One of the most recent was Jessica Harwath, who graduated from North Dickinson in 2025. She can’t remember a time when Nordic Trading Post wasn’t part of her life.

Her family had birthday breakfasts at the restaurant before school. She’d come with neighbor and adopted “grandmother” Sue Anderson to help make pasties. Eventually, when Anderson had to step back, Harwath took over preparing pasties for Karen to bake before heading to high school next door.

“She (Karen) just knew how much I enjoyed baking,” Harwath said, adding they had “great conversations” while working with the ovens.
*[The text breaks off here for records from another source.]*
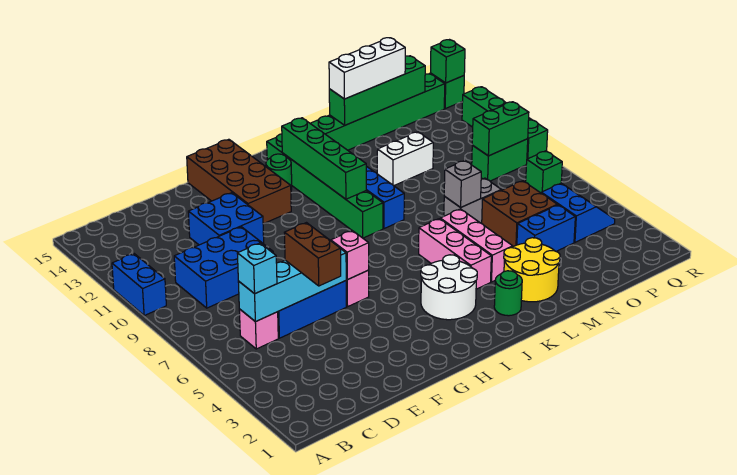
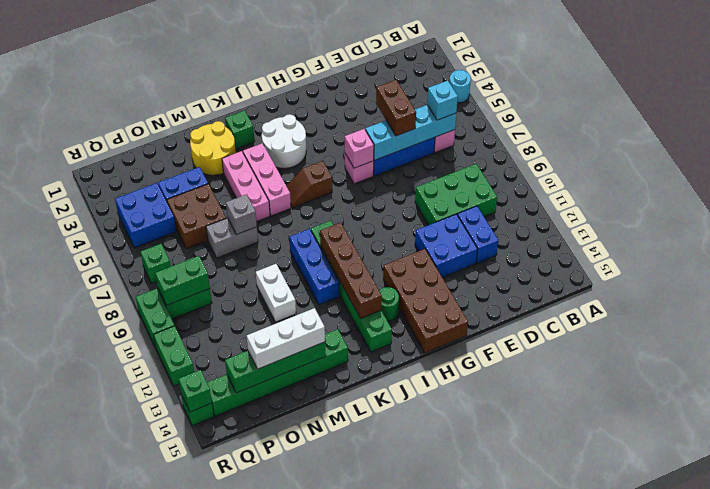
none -> cyan 1x1 round brick [449,70,471,103]
blue 1x2 brick [112,254,166,315] -> blue 1x2 brick moved to [457,206,498,263]
blue 2x3 brick [174,227,273,308] -> green 2x3 brick [415,164,497,225]
none -> brown 1x2 slope [286,161,332,208]
green 1x4 brick [282,118,366,199] -> brown 1x4 brick [320,222,382,318]
green 1x1 round brick [494,271,522,316] -> green 1x1 brick [225,110,255,149]
white 1x2 brick [377,132,433,186] -> white 1x2 brick turned to [256,264,296,322]
blue 2x2 slope [542,183,615,242] -> blue 2x2 brick [115,183,176,248]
“It’s just been something Karen and I bonded over,” she said.

She’d start her mornings at the restaurant while still managing to be a three-sport athlete in high school. “It just became my routine,” Harwath said.

Even after graduating last spring, maintaining a job at Queen City Running store in Iron Mountain and attending nursing classes at Bay College, Harwath continued working Thursdays at Nordic Trading Post.

She, like Karen, calls the closure “bittersweet,” though she said it makes her realize, too, “how special that time was.”

The rush of people who came in during the final week — including most of the elementary students — to say goodbye “speaks to the compassion Karen had in serving the community,” Harwath said.

They both said they’ll miss the people the most.

“It’s been a real blessing, to meet all these people and get to know them,” Karen said. “It’s been very rewarding.”

In retirement, Karen said she plans to be more involved with her grandchildren, who now number four since son Cameron and his wife, Elizabeth, moved back in 2019: Soren, 11; Freja, 8; Ivar, 5; and Jari, 2 1/2.

They will be able to visit their daughter, Carmen Farmer, more often in Texas. Karen can focus on the guitar lessons she started in September. Scheduling Bible study with her cousins will be easier.

Jeff Stephan for now is keeping the machine shop running. They haven’t decided yet what to do with the restaurant and store space, Karen said.

They’re grateful to the community for how long they were able to keep Nordic Trading Post going.

“The people were great around here. It’s almost like they’re family,” Karen said, adding “I want to just thank everybody for all the times they’ve come to my store, all the years they’ve supported us.”